Suttree(144)
Reese! he called. There was no light. He stumbled on a clutch of figures on the ground. A sobbing in the dark. The rain was falling on them. He had not known that it was raining. In a raw pool of lightning an image of baroque pieta, the woman gibbering and kneeling in the rain clutching at sheared limbs and rags of meat among the slabs of rock. One of the younger girls was pulling at her. The boy had come with a flashlight.
Dont, said Suttree.
God almighty, said the boy.
He snatched at the boy’s hand. Get that damned light off of her.
Mama, Mama.
Oh God, said Reese.
Suttree turned to see him hobbling toward them holding one knee. He knelt by the woman. Where’s that light, he said. I know I seen a light.
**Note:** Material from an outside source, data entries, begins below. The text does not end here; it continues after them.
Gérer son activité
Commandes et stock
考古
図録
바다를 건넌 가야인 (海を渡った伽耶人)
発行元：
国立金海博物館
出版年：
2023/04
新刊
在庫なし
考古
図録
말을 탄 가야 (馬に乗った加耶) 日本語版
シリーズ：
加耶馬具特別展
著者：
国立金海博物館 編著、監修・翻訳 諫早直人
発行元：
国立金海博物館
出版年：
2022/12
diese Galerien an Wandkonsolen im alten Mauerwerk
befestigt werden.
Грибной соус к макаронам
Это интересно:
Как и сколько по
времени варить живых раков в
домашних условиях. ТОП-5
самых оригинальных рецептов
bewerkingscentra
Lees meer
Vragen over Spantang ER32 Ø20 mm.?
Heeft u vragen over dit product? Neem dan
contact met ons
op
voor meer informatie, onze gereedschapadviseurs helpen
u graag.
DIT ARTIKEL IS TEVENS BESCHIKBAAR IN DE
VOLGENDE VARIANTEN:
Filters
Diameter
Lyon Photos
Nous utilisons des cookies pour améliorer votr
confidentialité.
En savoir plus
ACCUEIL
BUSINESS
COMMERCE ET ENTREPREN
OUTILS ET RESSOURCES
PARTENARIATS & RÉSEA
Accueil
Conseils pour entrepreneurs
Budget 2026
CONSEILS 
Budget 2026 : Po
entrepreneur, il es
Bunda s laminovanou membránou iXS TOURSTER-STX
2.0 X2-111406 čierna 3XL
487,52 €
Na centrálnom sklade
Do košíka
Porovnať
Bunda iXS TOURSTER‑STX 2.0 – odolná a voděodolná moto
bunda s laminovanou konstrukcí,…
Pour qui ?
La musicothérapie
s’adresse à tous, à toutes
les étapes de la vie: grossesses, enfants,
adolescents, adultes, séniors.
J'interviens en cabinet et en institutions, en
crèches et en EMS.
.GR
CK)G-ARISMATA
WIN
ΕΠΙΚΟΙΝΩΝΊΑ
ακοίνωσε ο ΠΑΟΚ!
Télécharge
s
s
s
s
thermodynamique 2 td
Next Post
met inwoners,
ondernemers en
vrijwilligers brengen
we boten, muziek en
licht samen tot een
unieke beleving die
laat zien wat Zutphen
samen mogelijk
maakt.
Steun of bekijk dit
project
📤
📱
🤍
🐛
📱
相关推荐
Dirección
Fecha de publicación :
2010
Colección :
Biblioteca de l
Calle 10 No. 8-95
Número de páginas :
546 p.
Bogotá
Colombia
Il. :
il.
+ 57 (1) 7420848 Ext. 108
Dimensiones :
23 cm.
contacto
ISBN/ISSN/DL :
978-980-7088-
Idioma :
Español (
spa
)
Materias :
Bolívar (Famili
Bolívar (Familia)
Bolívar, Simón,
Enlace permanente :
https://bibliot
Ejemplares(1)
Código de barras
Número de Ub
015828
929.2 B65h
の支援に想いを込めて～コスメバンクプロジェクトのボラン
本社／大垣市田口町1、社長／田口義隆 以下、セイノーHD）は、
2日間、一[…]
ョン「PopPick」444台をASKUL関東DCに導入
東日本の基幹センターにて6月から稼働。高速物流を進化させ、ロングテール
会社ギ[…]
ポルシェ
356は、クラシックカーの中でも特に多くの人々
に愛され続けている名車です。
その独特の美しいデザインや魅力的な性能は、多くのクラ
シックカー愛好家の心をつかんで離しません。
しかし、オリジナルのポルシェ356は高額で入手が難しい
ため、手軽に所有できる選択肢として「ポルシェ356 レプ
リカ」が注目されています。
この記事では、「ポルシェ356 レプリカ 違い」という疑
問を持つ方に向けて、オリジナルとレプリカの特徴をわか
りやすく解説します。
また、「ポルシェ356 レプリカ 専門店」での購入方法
Suttree was kneeling by Reese. The cryptic lightning developed a rainveiled face stark and blue upon the ground. He took hold of a pale arm to feel for pulse. The arm was limp and turned the wrong way in his hand and there was no pulse to it. Reese was clawing at the rocks and the woman was moaning and pounding at them with her hand as if they were something dumb that might be driven off. Suttree took the light from the boy and cast it about. A havoc of old crushed signs and lumber. A pot, a mangled lantern. At the far edge of the slide the youngest girl sat dumb and bloody in the rain watching them. He reached and took hold of the topmost slate and raised it and slid it back.
They worked without speaking and when the stones were all shifted the old man got the girl’s broken body up some way in his arms and began to stumble off with her. The flashlight lay cocked on the ground and the beam of it angled up toward ultimate night and the rain fell small and slant. He seemed to be making for the river with her but in the loose sand he lost his footing and they fell and he knelt there in the rain over her and held his two fists at his breast and cried to the darkness over them all. Oh God I caint take no more. Please lift this burden from me for I caint bear it.
He left downriver in the dark, the oars aboard, turning slowly in the current, jostling over the shoals. The cottonwoods went by like rows of bones. Come sunrise he was drifting through peaceful farmland upon a river high and muddy. He went along past grazing cows, their cropping in the grass audible above the clank of their bells. They looked up surprised to see him there. The fields were spatched with beds of silt and the shoreline brush wore shapes of wood and rags of paper all among the branches. He passed beneath a concrete bridge and boys fishing called to him but he did not look up. He sat in the skiff and held his hands in his lap with the dark blood crusted on the upturned palms. His eyes beheld the country he was passing through but did not mark it. He was a man with no plans for going back the way he’d come nor telling any soul at all what he had seen.
He lay for days in his cot, no one came. The drums under one corner were banjaxed and the shanty lay tilted in the water so that he had to shore up the legs of his cot on one side with bricks. He did not put out his lines again. The windows in the shanty were mostly broken but he did not turn out to mend them. The river filled with leaves. Long days of fall. Indian summer. He wandered up the hill one evening to look for Harrogate but he did not find him. The musty keep beneath the arches of the viaduct was barren of the city rat’s varied furnishings and there was a dog long dead lay there whose yellow ribs leered like teeth through the moldy rug of hide.
He crossed the iron river bridge and went down the steep bank on the far side and came out on the railroad. Dry weeds among the ties, dead shells of milkweed, sumac and mimosa. The old locomotive was half swallowed up in kudzu and enormous lizards lay sunning on the tarred coach roofs.
He went past the high webbed iron wheels, the seized journals and driving rods and the fat coiled springs and past the tender and rotting daycoach with its sunpeeled paint and paneless carriage sashes to the caboose.
There was no one about. He climbed the steps and pushed open the door. The place was littered with trash and the little iron brakeman’s stove had been kicked over and lay with the rusted sections of stovepipe in a tip of ash and cinder. On the table in the curious little baywindow lay a seal of yellow candlewax and two burnt matches. The old man’s mattress was half off the bunk and there was little trace of his having ever lived there. Suttree kicked at the trash, the cans and papers and rags, and went back out. He followed the old railway trace downriver until he came to the bridge and here he called out the ragpicker.
Who is it?
Suttree.
Come on in.
Come on out.
The old man peered from his enormous vault. He came forth with reluctance. They sat on the ground and the ragman looked at him with his fading eyes. Unkempt baron, he ekes neither tariff nor toll. Where you been? he said.